La vuelta al cole invoca todos los temores aparcados en este corto verano de la anarquía.
El miedo a los contagios en el vivero de las aulas no se compadece con la promiscuidad tumultuosa que hemos visto en playas y terrazas. Tampoco con la evidencia de que el virus se extiende antes espoleado por el relajo que bajo la disciplina de hábitos que se presupone a los colegios. Pero el miedo es muy libre de parasitar la porción de irracionalidad con que cada cual abona su pánico.
La sensación de vulnerabilidad crece a medida que aumentan las víctimas de la epidemia. También porque fue el cierre de los colegios, que ahora abriremos, lo que inauguró este espanto. Lo que cabe preguntarse, una vez constatada la naturaleza olvidadiza y timorata del ser humano, es qué se puede hacer para convertir el recelo en aliado y no en verdugo.
Podemos minimizar el riesgo, pero no eliminarlo mediante conjuros. Es en lo que parecen entretenerse notables dirigentes y aspirantes cuando ponen el acento en la necesidad de tener un solo protocolo de inicio del curso. La ciudadanía merece claridad, confianza y seguridad aunque sea de boquilla, pero dado que el nuestro es un Estado descentralizado y las competencias están transferidas, no hay ninguna razón para que los gobiernos autonómicos no asuman su responsabilidad y se impliquen como es debido en dar cuenta de las medidas que sin duda ya han previsto de cara a septiembre.
El protocolo elaborado por la Comunidad Valenciana y las pautas desgranadas por los gobiernos de Galicia, Madrid, Cataluña o País Vasco abundan en las recetas conocidas de profilaxis, de tal modo que el debate vuelve a situarse en el ámbito oneroso de los recursos y su distribución.
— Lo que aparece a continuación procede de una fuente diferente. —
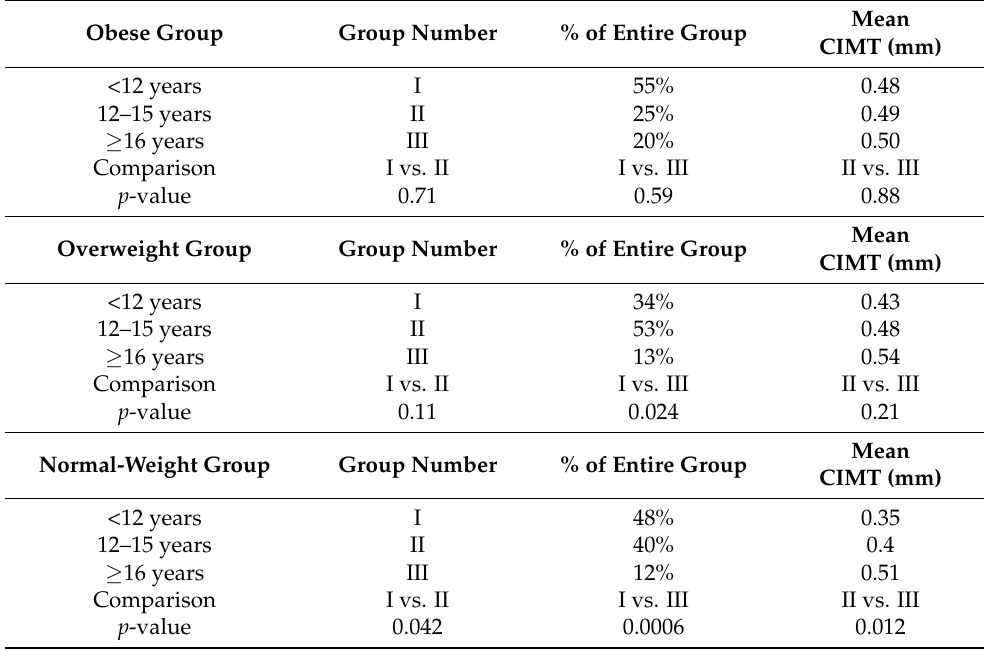
Table 1. CIMT differences with regard to age.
En verdad, el quid de esta pandemia es la constatación tozuda de que el virus golpea más fuerte allá donde los estados del bienestar son más débiles.
La falta de material sanitario, la tragedia de las residencias y el colapso de los hospitales que padecimos en los meses luctuosos de marzo y abril fueron consecuencia de un proceso de descapitalización de nuestro estado del bienestar que hunde sus raíces en la mística neoliberal, cuya raigambre e inercia en Europa y España agravó inmisericordemente la Gran Recesión de 2008.
El debate que importa vuelve a ser pues el de la distribución de la riqueza. Nuestra capacidad defensiva frente a este virus y cuantos puedan llegar en el futuro la dirimirán el número de sanitarios y hospitales por habitante, el grado de medicalización de las residencias y las ratios de profesores y aulas por alumno, no la plasmación de ningún protocolo. Ni hay talismanes frente a la aridez del mundo.